[[ DATA PROVIDED open ]]

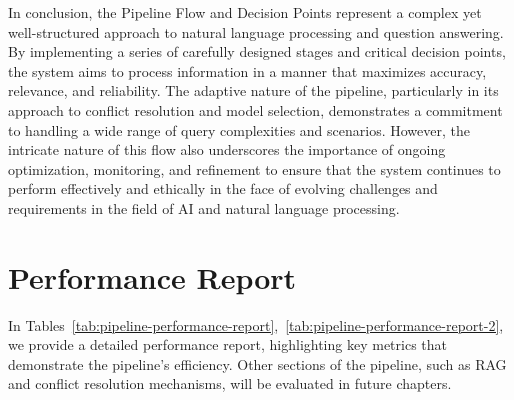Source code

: In conclusion, the Pipeline Flow and Decision Points represent a complex yet well-structured approach to natural language processing and question answering.
By implementing a series of carefully designed stages and critical decision points, the system aims to process information in a manner that maximizes accuracy, relevance, and reliability.
The adaptive nature of the pipeline, particularly in its approach to conflict resolution and model selection, demonstrates a commitment to handling a wide range of query complexities and scenarios.
However, the intricate nature of this flow also underscores the importance of ongoing optimization, monitoring, and refinement to ensure that the system continues to perform effectively and ethically in the face of evolving challenges and requirements in the field of AI and natural language processing.
\section{Performance Report}\label{sec:performance-report}
In Tables~\ref{tab:pipeline-performance-report},~\ref{tab:pipeline-performance-report-2}, we provide a detailed performance report, highlighting key metrics that demonstrate the pipeline's efficiency.
Other sections of the pipeline, such as RAG and conflict resolution mechanisms, will be evaluated in future chapters.
\begin{table}[ht!]
    \noindent
    \caption{Performance of our LLM-based tasks in production, generated by Openlit~\footnote{\url{https://openlit.io/}} with \textit{Gemma2} model.}
    \label{tab:pipeline-performance-report}
\end{table}


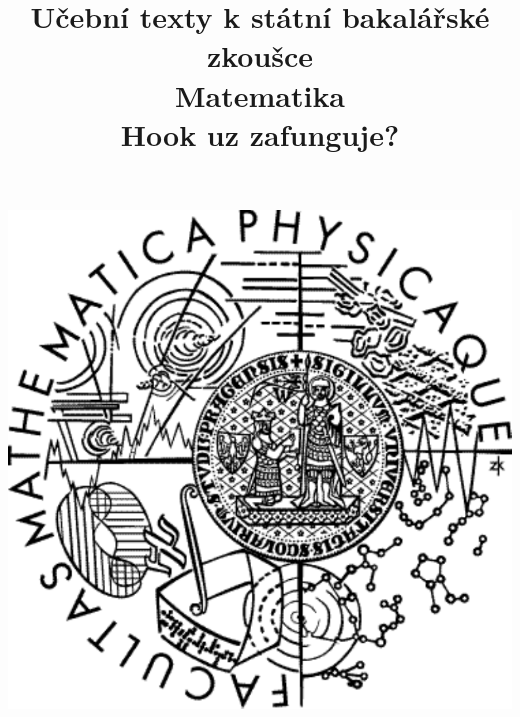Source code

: \clearpage

\clearpage

\title{\LARGE Učební texty k státní bakalářské zkoušce \\ Matematika \\ Hook uz zafunguje?}




\maketitle

\vspace{10mm}
\begin{center}
\includegraphics[scale=0.5]{common/logo.pdf}
\end{center} 

\clearpage

\clearpage

\tableofcontents


\newpage

\newpage

\newpage

\newpage

\newpage

\newpage

\newpage

\newpage

\newpage

\newpage

\newpage

\newpage

\newpage

\newpage

\newpage

\newpage

\newpage



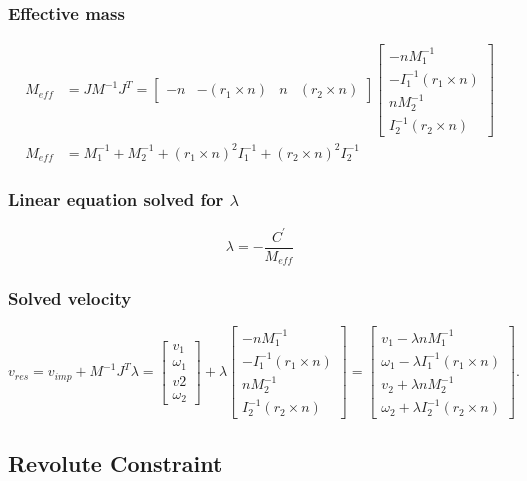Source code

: \documentclass{article}
\begin{document}
	\subsubsection{Effective mass}
	\begin{align}
		M_{eff}&=JM^{-1}J^T=
		\begin{bmatrix}
			-n & -(r_1\times n) & n & (r_2\times n)
		\end{bmatrix}
		\begin{bmatrix}
			-nM_1^{-1}\\
			-I_1^{-1}(r_1\times n)\\
			nM_2^{-1}\\
			I_2^{-1}(r_2\times n)
		\end{bmatrix}\\
		M_{eff}&=M_1^{-1} + M_2^{-1} + (r_1\times n)^2I_1^{-1} + (r_2\times n)^2I_2^{-1}
	\end{align}
	\subsubsection{Linear equation solved for $\lambda$}
		$$
			\lambda=-\frac{C^{'}}{M_{eff}}
		$$
	\subsubsection{Solved velocity}
	$$
		v_{res}=v_{imp}+M^{-1}J^T\lambda=
		\begin{bmatrix}
			v_1\\
			\omega_1\\
			v2\\
			\omega_2
		\end{bmatrix}
		+\lambda
		\begin{bmatrix}
			-nM_1^{-1}\\
			-I_1^{-1}(r_1\times n)\\
			nM_2^{-1}\\
			I_2^{-1}(r_2\times n)
		\end{bmatrix}=
		\begin{bmatrix}
			v_1-\lambda nM_1^{-1}\\
			\omega_1-\lambda I_1^{-1}(r_1\times n)\\
			v_2+\lambda nM_2^{-1}\\
			\omega_2+\lambda I_2^{-1}(r_2\times n)
		\end{bmatrix}.
	$$
	\newpage
	\subsection{Revolute Constraint}
\end{document}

[[ DATA PROVIDED closed ]]

## WHAT YOU SHOULD DO:
Pictures should be left out when the records above are restated exactly.

## ANSWER SECTION:
Source code

: In conclusion, the Pipeline Flow and Decision Points represent a complex yet well-structured approach to natural language processing and question answering.
By implementing a series of carefully designed stages and critical decision points, the system aims to process information in a manner that maximizes accuracy, relevance, and reliability.
The adaptive nature of the pipeline, particularly in its approach to conflict resolution and model selection, demonstrates a commitment to handling a wide range of query complexities and scenarios.
However, the intricate nature of this flow also underscores the importance of ongoing optimization, monitoring, and refinement to ensure that the system continues to perform effectively and ethically in the face of evolving challenges and requirements in the field of AI and natural language processing.
\section{Performance Report}\label{sec:performance-report}
In Tables~\ref{tab:pipeline-performance-report},~\ref{tab:pipeline-performance-report-2}, we provide a detailed performance report, highlighting key metrics that demonstrate the pipeline's efficiency.
Other sections of the pipeline, such as RAG and conflict resolution mechanisms, will be evaluated in future chapters.
\begin{table}[ht!]
    \noindent
    \caption{Performance of our LLM-based tasks in production, generated by Openlit~\footnote{\url{https://openlit.io/}} with \textit{Gemma2} model.}
    \label{tab:pipeline-performance-report}
\end{table}


Source code

: \clearpage

\clearpage

\title{\LARGE Učební texty k státní bakalářské zkoušce \\ Matematika \\ Hook uz zafunguje?}




\maketitle

\vspace{10mm}
\begin{center}
\includegraphics[scale=0.5]{common/logo.pdf}
\end{center} 

\clearpage

\clearpage

\tableofcontents


\newpage

\newpage

\newpage

\newpage

\newpage

\newpage

\newpage

\newpage

\newpage

\newpage

\newpage

\newpage

\newpage

\newpage

\newpage

\newpage

\newpage



Source code

: \documentclass{article}
\begin{document}
	\subsubsection{Effective mass}
	\begin{align}
		M_{eff}&=JM^{-1}J^T=
		\begin{bmatrix}
			-n & -(r_1\times n) & n & (r_2\times n)
		\end{bmatrix}
		\begin{bmatrix}
			-nM_1^{-1}\\
			-I_1^{-1}(r_1\times n)\\
			nM_2^{-1}\\
			I_2^{-1}(r_2\times n)
		\end{bmatrix}\\
		M_{eff}&=M_1^{-1} + M_2^{-1} + (r_1\times n)^2I_1^{-1} + (r_2\times n)^2I_2^{-1}
	\end{align}
	\subsubsection{Linear equation solved for $\lambda$}
		$$
			\lambda=-\frac{C^{'}}{M_{eff}}
		$$
	\subsubsection{Solved velocity}
	$$
		v_{res}=v_{imp}+M^{-1}J^T\lambda=
		\begin{bmatrix}
			v_1\\
			\omega_1\\
			v2\\
			\omega_2
		\end{bmatrix}
		+\lambda
		\begin{bmatrix}
			-nM_1^{-1}\\
			-I_1^{-1}(r_1\times n)\\
			nM_2^{-1}\\
			I_2^{-1}(r_2\times n)
		\end{bmatrix}=
		\begin{bmatrix}
			v_1-\lambda nM_1^{-1}\\
			\omega_1-\lambda I_1^{-1}(r_1\times n)\\
			v_2+\lambda nM_2^{-1}\\
			\omega_2+\lambda I_2^{-1}(r_2\times n)
		\end{bmatrix}.
	$$
	\newpage
	\subsection{Revolute Constraint}
\end{document}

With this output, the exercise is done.